The final verdict was that two days was not enough. In addition to my month and year calendars, I now need to work out a multi-year planning system, so that in a few years I can be reminded to book a more extended stay.

Back To School Campout

Every year the Village Free School does a Back To School Campout, and this year it happened not too far south of us. I hadn’t planned to go at first — what do we know about tent camping anyway? and did I really want to do that with a baby? — but when I mentioned it to Nathan, he was hugely excited by the prospect. Both boys have been looking forward to Free School again, especially Nathan, and since one of my goals this year is to help them integrate better into the school despite being part-time, it seemed as good a time as any to dip our toes into tent camping.

We did compromise a bit on the logistics. Dave was not interested in participating, and I was not interested in managing all three children, so we split the family: Dave kept Mica at home, and the boys and I went on an adventure. Mica and I both found this a little uncomfortable as she is still nursing, but we managed. I did keep having “phantom-baby” sensations — the overwhelming sense that I needed to look around for her, or that I ought to be doing something with my hands. On the other hand, I had multiple long (10-15 minute! sometimes longer!) conversations with other adults, and even spent some time reading a book.

This was possible because the boys, unlike the baby, ended up being surprisingly self-sufficient. Sure, they needed to be fed and given an occasional hug, but otherwise I was astonished by how little effort they required. The camp site we were in was too dry for fires and too far from bodies of water for convenience, which limited the official activities available — basically it was a large field turned into a tent village, surrounded by trees and scrub.
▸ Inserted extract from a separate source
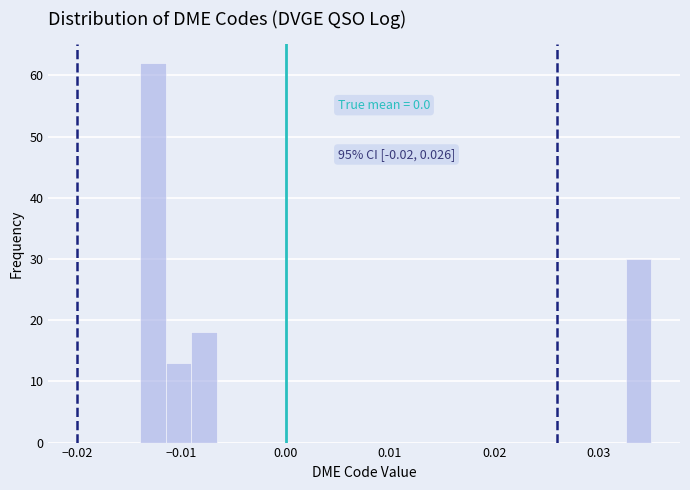

Read against the x-axis, roughly where is the centre of the tallest bar?

-0.013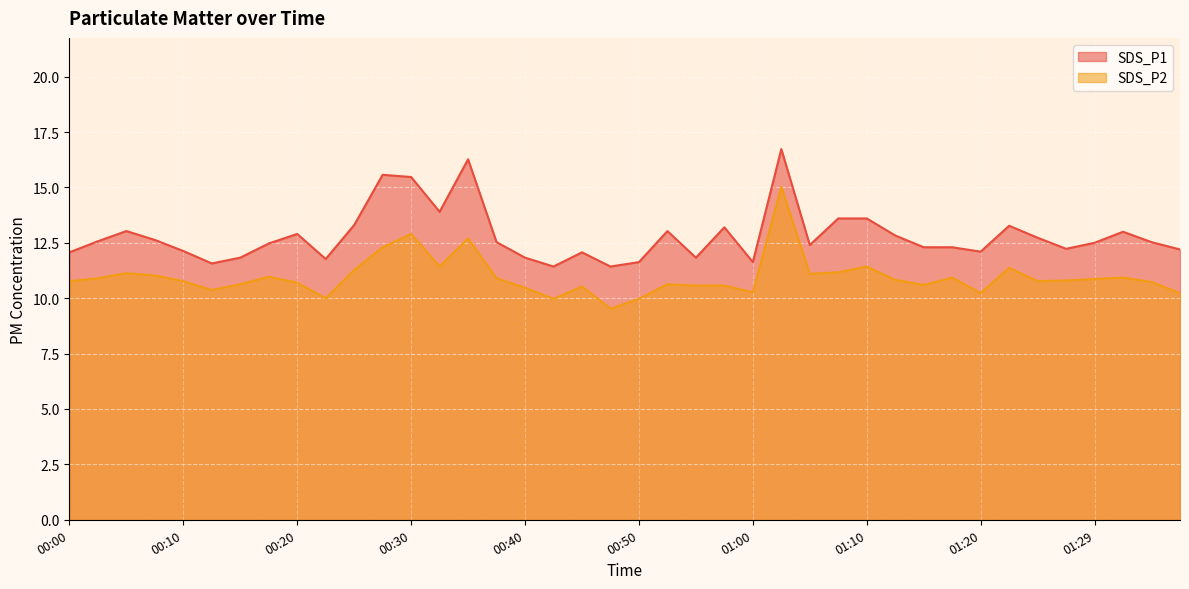

Is it true that SDS_P1 equals 13.6 at 01:10?

True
The boys hooked up with the other young kids they’d known from last year and would disappear for an hour at a time into someone’s tent, or take turns with them scrambling up into a tree, or… well, I don’t honestly know what all they did. Other than spot checks to make sure they were still alive, I let them go free range. There were occasional larger-scale games, like Capture-The-Flag (including a kids vs. adults round), and when darkness came the entire student population would try to freak each other out playing “Slenderman” (a more recent variation on the eternal bogeyman game) while the adults sat around talking or playing some of the games people had brought.

And for our first tent camping experience, I thought things went well. True, our first night included a pounding storm with one of the most impressive lightning displays I’ve ever seen — I lay awake for an hour or so watching the flashes through the tent roof. But that’s just part of the fun, right?